Why can't this troll crawl back under the rock from whence she came! She's an air headed morron who undersands what she' saying less than the rest of us do, why the hell is she allowed to make descisions like these, and how the hell did she get her job, she sure as hell didn't sleep her way to the top, unless it was blunkett she cuckolded...

@ Other Tom RE: petrol down the drain. 

By Tom
Posted Friday 7th March 2008 14:11 GMT

No, you give it a go, fags will not light petrol, only a naked flame, or substance sufficiently over pertrol vapour flash temperature will ignite. all you'd have is a nice jet of flame coming from the grate, as the liquid body of petrol will never catch.

Card carrying minister? 

By Ashley Stevens
Posted Friday 7th March 2008 15:02 GMT
Thumb Down

"From 2009, we want people working in specific sensitive roles or locations and their employees to start to benefit from the high level of identity assurance that the Scheme will provide"

Well locations and roles don't get much more sensitive than the Houses of Parliament and Government ministers, so I presume they'll be amongst the first to be forced to carry these cards then?

What do you mean, no...........?

Changing what the cards for 

By Glyn
Posted Friday 7th March 2008 15:04 GMT
Alert

When ID cards were first put forward they said that it was to stop terrorism and crime, it would be compulsory to carry it at all times and that they would hold all the details about us. Now after many changes of tack ID cards are to make life easier,can be left at home and will hold no more than our name and address ?!?

The aim now from what hamster cheeks said is to make opening a bank account easier. I have opened a bank account twice in the nearly 33 years of my life. I didn't mind carrying the identifying documentation to the bank with me as a folder of papers carried in a bag once every 16.5 years, is much more cost effective than spending umpteen gazillion pounds so I can carry something in my wallet instead.

How many people - GULP! > 16.6 million man hours later....... 

By Waldo
Posted Friday 7th March 2008 19:00 GMT
Boffin

OK ignoring the stupidity and desire for I.D. cards, information on who we are, where we are, what we are doing etc etc.. by a parental government. Lets just take a look at the numbers..

>Assume there are 63m people in the UK.

>Assume that say there is already data on 13m of those and therefore no need for data collection.

> That leaves us with 50million people to collate data on

> Assume also. No births /deaths/ immigration & emigration legal or otherwise / visitors etc etc....

> Assume it takes 20 minutes to collect, analyse and log that data per individual.

50,000,000 *20mins...

Check my maths but that broad assumption still gives you 16 million man/ hours to collate < chin drops>

So WHO is going to do this and lets not forget at what cost.....

IT GETS BETTER!...

Apparently, this system will not be hackable, as it will have no intra / internet interface - Yeah riggghhht.
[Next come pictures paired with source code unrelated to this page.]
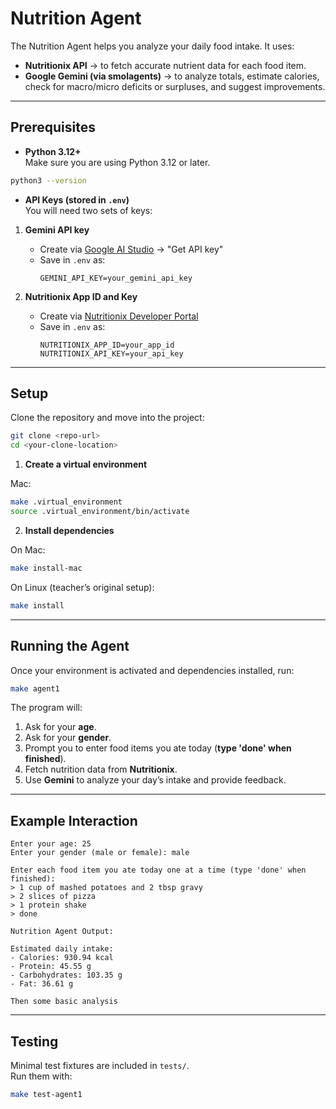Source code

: # Nutrition Agent

The Nutrition Agent helps you analyze your daily food intake.
It uses:

- **Nutritionix API** → to fetch accurate nutrient data for each food item.  
- **Google Gemini (via smolagents)** → to analyze totals, estimate calories, check for macro/micro deficits or surpluses, and suggest improvements.

---

## Prerequisites

- **Python 3.12+**  
  Make sure you are using Python 3.12 or later.

```bash
python3 --version
```

- **API Keys (stored in `.env`)**  
  You will need two sets of keys:

1. **Gemini API key**  
   - Create via [Google AI Studio](https://aistudio.google.com/) → "Get API key"  
   - Save in `.env` as:  
     ```
     GEMINI_API_KEY=your_gemini_api_key
     ```

2. **Nutritionix App ID and Key**  
   - Create via [Nutritionix Developer Portal](https://developer.nutritionix.com/)  
   - Save in `.env` as:  
     ```
     NUTRITIONIX_APP_ID=your_app_id
     NUTRITIONIX_API_KEY=your_api_key
     ```

---

## Setup

Clone the repository and move into the project:

```bash
git clone <repo-url>
cd <your-clone-location>
```

1. **Create a virtual environment**

Mac:
```bash
make .virtual_environment
source .virtual_environment/bin/activate
```

2. **Install dependencies**

On Mac:
```bash
make install-mac
```

On Linux (teacher’s original setup):
```bash
make install
```

---

## Running the Agent

Once your environment is activated and dependencies installed, run:

```bash
make agent1
```

The program will:

1. Ask for your **age**.
2. Ask for your **gender**.  
3. Prompt you to enter food items you ate today (**type 'done' when finished**).  
4. Fetch nutrition data from **Nutritionix**.  
5. Use **Gemini** to analyze your day’s intake and provide feedback.  

---

## Example Interaction

```text
Enter your age: 25
Enter your gender (male or female): male

Enter each food item you ate today one at a time (type 'done' when finished):
> 1 cup of mashed potatoes and 2 tbsp gravy
> 2 slices of pizza
> 1 protein shake
> done

Nutrition Agent Output:

Estimated daily intake:
- Calories: 930.94 kcal
- Protein: 45.55 g
- Carbohydrates: 103.35 g
- Fat: 36.61 g

Then some basic analysis
```

---

## Testing

Minimal test fixtures are included in `tests/`.  
Run them with:

```bash
make test-agent1
```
So how does the "officer" check your card against the data held centrally, with no links...umm NO, NOT CD-ROM please!

But then I know I am stupid and can't believe this government would spend money flirtatiously or, God forbid, actually loose data!

Technical content because the Gordenment sorry Government can't add up

NHS smartcards and ID 

By Anonymous Coward
Posted Monday 10th March 2008 09:11 GMT
Gates Horns

In real life, would ID cards have to be verified against a central database every time they were looked at?
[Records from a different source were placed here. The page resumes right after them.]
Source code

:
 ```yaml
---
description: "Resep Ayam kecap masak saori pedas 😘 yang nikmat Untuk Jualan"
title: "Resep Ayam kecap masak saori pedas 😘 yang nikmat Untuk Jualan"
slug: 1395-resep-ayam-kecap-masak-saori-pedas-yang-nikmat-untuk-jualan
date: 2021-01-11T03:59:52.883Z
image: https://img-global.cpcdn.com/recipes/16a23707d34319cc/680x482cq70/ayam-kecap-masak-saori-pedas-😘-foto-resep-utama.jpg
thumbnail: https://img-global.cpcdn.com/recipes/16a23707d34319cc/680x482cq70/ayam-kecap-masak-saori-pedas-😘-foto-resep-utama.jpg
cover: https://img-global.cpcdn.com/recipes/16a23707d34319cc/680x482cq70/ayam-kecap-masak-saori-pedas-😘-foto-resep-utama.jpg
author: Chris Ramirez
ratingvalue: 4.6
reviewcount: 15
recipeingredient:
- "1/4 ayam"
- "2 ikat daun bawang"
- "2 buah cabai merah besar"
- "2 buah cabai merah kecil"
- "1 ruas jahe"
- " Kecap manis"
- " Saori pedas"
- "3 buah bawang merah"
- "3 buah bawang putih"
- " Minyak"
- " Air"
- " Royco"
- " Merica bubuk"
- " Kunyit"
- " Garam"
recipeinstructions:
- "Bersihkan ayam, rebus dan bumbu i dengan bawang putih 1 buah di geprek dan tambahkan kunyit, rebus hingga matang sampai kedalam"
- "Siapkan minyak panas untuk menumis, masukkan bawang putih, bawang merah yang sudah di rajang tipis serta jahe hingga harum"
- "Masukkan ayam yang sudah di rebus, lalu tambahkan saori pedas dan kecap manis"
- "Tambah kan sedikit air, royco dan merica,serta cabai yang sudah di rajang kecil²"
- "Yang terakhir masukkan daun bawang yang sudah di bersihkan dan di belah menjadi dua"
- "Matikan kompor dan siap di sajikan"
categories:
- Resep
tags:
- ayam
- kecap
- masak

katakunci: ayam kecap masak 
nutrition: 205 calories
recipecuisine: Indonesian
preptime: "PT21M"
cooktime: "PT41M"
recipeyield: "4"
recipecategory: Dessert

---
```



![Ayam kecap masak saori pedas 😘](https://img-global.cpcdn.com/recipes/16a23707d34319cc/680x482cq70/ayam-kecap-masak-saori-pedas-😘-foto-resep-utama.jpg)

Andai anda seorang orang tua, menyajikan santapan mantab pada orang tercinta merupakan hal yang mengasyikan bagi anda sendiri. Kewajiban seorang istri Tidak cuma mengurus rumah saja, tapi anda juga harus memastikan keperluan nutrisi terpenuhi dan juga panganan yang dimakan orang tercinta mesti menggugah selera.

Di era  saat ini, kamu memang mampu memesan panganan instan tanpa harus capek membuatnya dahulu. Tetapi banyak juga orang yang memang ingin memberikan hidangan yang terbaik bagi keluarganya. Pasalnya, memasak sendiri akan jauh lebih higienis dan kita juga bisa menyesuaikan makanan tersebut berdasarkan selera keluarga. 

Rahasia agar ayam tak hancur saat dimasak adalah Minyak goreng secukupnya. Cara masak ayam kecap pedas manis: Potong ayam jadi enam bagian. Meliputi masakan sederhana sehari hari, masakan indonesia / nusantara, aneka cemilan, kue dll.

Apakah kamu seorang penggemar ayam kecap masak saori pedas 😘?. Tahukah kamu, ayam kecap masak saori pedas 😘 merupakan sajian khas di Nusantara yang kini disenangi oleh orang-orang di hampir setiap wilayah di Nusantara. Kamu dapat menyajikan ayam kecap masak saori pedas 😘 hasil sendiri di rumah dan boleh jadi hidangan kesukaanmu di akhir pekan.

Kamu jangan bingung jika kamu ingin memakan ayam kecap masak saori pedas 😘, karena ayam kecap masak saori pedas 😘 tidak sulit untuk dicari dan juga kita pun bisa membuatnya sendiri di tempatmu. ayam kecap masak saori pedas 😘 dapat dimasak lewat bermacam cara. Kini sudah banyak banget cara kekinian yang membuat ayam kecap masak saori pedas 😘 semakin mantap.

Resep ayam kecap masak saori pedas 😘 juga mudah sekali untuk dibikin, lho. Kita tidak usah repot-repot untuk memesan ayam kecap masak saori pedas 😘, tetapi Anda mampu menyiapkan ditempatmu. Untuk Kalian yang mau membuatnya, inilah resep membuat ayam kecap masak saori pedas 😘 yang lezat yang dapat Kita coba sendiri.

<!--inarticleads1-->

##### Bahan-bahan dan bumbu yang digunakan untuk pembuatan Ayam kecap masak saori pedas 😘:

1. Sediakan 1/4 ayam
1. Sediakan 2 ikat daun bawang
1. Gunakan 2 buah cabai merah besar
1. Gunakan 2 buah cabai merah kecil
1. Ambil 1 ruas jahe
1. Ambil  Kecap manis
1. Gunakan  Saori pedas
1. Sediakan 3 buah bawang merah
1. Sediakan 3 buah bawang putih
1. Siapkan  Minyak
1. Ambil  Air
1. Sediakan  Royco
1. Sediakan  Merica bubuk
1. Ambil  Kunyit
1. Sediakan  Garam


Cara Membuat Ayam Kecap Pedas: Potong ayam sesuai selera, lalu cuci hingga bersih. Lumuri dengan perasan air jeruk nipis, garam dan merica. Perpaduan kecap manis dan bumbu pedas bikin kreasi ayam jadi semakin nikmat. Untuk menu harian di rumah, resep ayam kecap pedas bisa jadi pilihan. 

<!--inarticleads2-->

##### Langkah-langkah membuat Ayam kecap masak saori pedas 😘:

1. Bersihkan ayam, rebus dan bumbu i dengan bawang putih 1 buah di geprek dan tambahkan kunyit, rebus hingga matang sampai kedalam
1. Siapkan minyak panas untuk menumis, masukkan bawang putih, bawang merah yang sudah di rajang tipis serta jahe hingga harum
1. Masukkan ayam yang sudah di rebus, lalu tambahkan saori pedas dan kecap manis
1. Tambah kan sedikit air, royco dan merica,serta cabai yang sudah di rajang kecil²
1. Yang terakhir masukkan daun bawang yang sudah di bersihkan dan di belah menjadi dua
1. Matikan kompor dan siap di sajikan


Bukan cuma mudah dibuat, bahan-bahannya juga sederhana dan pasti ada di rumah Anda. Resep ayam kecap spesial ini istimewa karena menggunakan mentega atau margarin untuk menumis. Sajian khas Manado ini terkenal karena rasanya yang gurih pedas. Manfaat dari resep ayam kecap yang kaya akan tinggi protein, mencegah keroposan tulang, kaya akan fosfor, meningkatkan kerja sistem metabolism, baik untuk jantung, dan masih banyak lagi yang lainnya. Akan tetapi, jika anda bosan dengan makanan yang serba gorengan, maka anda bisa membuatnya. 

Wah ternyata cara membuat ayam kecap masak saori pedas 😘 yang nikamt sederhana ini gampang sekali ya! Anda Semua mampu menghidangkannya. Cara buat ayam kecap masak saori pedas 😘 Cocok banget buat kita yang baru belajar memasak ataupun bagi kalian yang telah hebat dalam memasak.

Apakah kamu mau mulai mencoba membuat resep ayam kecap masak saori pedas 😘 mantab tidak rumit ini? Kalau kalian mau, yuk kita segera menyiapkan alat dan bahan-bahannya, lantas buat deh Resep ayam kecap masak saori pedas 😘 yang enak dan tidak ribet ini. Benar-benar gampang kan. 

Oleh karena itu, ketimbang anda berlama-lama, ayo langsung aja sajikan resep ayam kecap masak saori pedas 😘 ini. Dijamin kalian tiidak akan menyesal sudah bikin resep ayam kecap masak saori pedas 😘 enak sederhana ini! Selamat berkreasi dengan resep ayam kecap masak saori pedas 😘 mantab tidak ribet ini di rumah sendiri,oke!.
Suppose you are stopped in the street and asked for your card: *unless* the authority asking has the means to check the database - and to do that, they would presumably have to be able to check a biometric against the central database, all they have is a bad photo and some information.
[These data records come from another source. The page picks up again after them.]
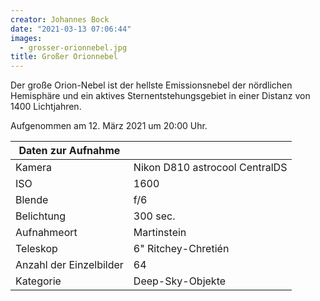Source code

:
 ```yaml
---
creator: Johannes Bock
date: "2021-03-13 07:06:44"
images:
  - grosser-orionnebel.jpg
title: Großer Orionnebel
---
```


Der große Orion-Nebel ist der hellste Emissionsnebel der nördlichen Hemisphäre und ein aktives Sternentstehungsgebiet in einer Distanz von 1400 Lichtjahren.

Aufgenommen am 12. März 2021 um 20:00 Uhr.

| Daten zur Aufnahme      |                                |
| ----------------------- | ------------------------------ |
| Kamera                  | Nikon D810 astrocool CentralDS |
| ISO                     | 1600                           |
| Blende                  | f/6                            |
| Belichtung              | 300 sec.                       |
| Aufnahmeort             | Martinstein                    |
| Teleskop                | 6" Ritchey-Chretién            |
| Anzahl der Einzelbilder | 64                             |
| Kategorie               | Deep-Sky-Objekte               |
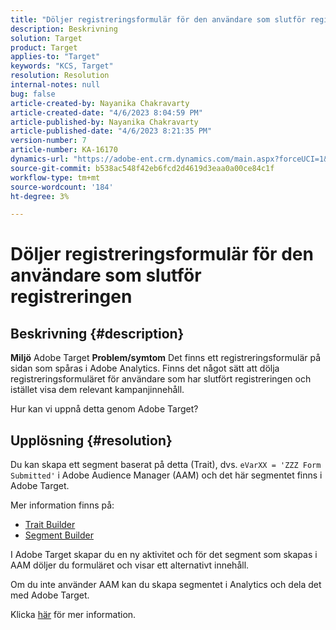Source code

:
 ```yaml
---
title: "Döljer registreringsformulär för den användare som slutför registreringen"
description: Beskrivning
solution: Target
product: Target
applies-to: "Target"
keywords: "KCS, Target"
resolution: Resolution
internal-notes: null
bug: false
article-created-by: Nayanika Chakravarty
article-created-date: "4/6/2023 8:04:59 PM"
article-published-by: Nayanika Chakravarty
article-published-date: "4/6/2023 8:21:35 PM"
version-number: 7
article-number: KA-16170
dynamics-url: "https://adobe-ent.crm.dynamics.com/main.aspx?forceUCI=1&pagetype=entityrecord&etn=knowledgearticle&id=cc24724c-b6d4-ed11-a7c7-6045bd006b3d"
source-git-commit: b538ac548f42eb6fcd2d4619d3eaa0a00ce84c1f
workflow-type: tm+mt
source-wordcount: '184'
ht-degree: 3%

---
```


# Döljer registreringsformulär för den användare som slutför registreringen

## Beskrivning {#description}

<b>Miljö</b>
Adobe Target
<b>Problem/symtom</b>
Det finns ett registreringsformulär på sidan som spåras i Adobe Analytics. Finns det något sätt att dölja registreringsformuläret för användare som har slutfört registreringen och istället visa dem relevant kampanjinnehåll.

Hur kan vi uppnå detta genom Adobe Target?


## Upplösning {#resolution}


Du kan skapa ett segment baserat på detta (Trait), dvs. `eVarXX = 'ZZZ Form Submitted'` i Adobe Audience Manager (AAM) och det här segmentet finns i Adobe Target.

Mer information finns på:

- [Trait Builder ](https://experienceleague.adobe.com/docs/audience-manager/user-guide/features/traits/trait-builder/about-trait-builder.html?lang=en)
- [Segment Builder](https://experienceleague.adobe.com/docs/audience-manager/user-guide/features/segments/segment-builder.html?lang=en)


I Adobe Target skapar du en ny aktivitet och för det segment som skapas i AAM döljer du formuläret och visar ett alternativt innehåll.

Om du inte använder AAM kan du skapa segmentet i Analytics och dela det med Adobe Target.

Klicka [här](https://experienceleague.adobe.com/docs/analytics/components/segmentation/segmentation-workflow/seg-publish.html?lang=en) för mer information.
Take the case of lost or stolen NHS smartcards.

If I lose mine, I am unable to access any Spine function: in the not too distant future, I won't be able to access your medical records in my surgery (I'm a GP) until the card has been replaced - for information security reasons.

**However** the same cards are used in large NHS organisations for ID - so I could use a smartcard for someone vaguely resembling me to access the building - or, indeed, as photo ID on domestic flights!

One assumes that ID cards would be swiped where possible.. but you would still need biometric readers to make them work, wouldn't you?